Episode 14: Burkhard on Qt Embedded Systems
Welcome to Episode 14 of my newsletter on Qt Embedded Systems!
In January, I had the chance to test LoRaWAN and BLE Long Range (Coded PHY) for wireless communication indoors - with walls and other obstacles. The selection of the “right” technology is based on an interesting trade-off between bandwidth and range. Read more in The Hardware Corner and find out which dev kits I used.
When I mashed up the BLE Long Range examples for my tests, I wrote some bare-metal code in C for a Cortex-M4 microcontroller. The last time I did this was 13 years ago, when I implemented an Internet radio on a 16-bit microcontroller. It will be fun to implement an application for BLE Long Range communication in the next weeks 🎉
I think that many developers of Qt embedded systems will do some bare-metal programming soon. All the i.MX8 SoCs have a Cortex-M4 microcontroller on board. We can offload safety-critical or real-time applications to the M4. The BLE Long Range application mentioned before is such an example.

— To-do list —
A. In the newsletter excerpt, reproduce the passage starting with "Episode 14: Burkhard" and going on through "kits I used.", replacing "LoRaWAN" with "Wi-Fi HaLow".
B. According to the newsletter excerpt, what kind of microcontroller do all the i.MX8 SoCs have on board?
C. Continue the newsletter excerpt from its last sentence.
The items that follow have no connection to the newsletter excerpt.

— Items from a dataset —

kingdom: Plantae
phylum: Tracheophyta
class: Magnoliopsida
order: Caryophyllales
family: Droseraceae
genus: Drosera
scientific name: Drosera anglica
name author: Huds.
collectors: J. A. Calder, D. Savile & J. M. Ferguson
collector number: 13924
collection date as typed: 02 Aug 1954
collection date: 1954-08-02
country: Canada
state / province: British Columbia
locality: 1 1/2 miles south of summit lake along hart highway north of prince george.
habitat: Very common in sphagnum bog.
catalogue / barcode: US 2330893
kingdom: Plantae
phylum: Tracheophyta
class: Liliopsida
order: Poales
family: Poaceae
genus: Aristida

— Per-task outputs —
A.
Episode 14: Burkhard on Qt Embedded Systems
Welcome to Episode 14 of my newsletter on Qt Embedded Systems!
In January, I had the chance to test Wi-Fi HaLow and BLE Long Range (Coded PHY) for wireless communication indoors - with walls and other obstacles. The selection of the “right” technology is based on an interesting trade-off between bandwidth and range. Read more in The Hardware Corner and find out which dev kits I used.

B. A Cortex-M4 microcontroller.

C.
Enjoy reading and stay safe - Burkhard 💜
My Blog Posts and Talks
The Qt Project launched Qt 6.0 in December 2020 - the first major version in 8 years. I put Qt 6.0 through its paces and migrated the driver terminal of a sugar beet harvester from Qt 5.12 via Qt 5.15 to Qt 6.0. I describe the migration process step by step and how to fix the compilation and runtime errors and warnings.
Migrating the application with 50K lines of QML and C++ code took me 1.5 days. Writing the post took me longer 😉 The migration process is very straightforward and fast.
The big problem is that many important modules like SerialBus, Multimedia, WebEngine, RemoteObjects and Charts didn’t make it into Qt 6.0 and most of them won’t be available before Qt 6.2 planned for autumn 2021. As we can hardly build any Qt embedded system without these modules, we won’t be able to use Qt 6 in real-life products before the end of this year.
I had the pleasure to be a guest on the FOSS-North podcast. The FOSS-North crew - Johan Thelin and Henrik Sandklef - interviewed me about using LGPL on Qt embedded systems. We covered a wide-range of topics.
How did I get into license-compliance checking?
What is the difference between consumer and business products?
Why is this difference important?
What are the typical problems of my customers with LGPL?
How do I provide the installation information for a Linux system?
How can companies use Qt Virtual Keyboard without violating the GPL and without having to open-source their application code?
How does an EU directive for ensuring the updatability of consumer products relate to LGPL?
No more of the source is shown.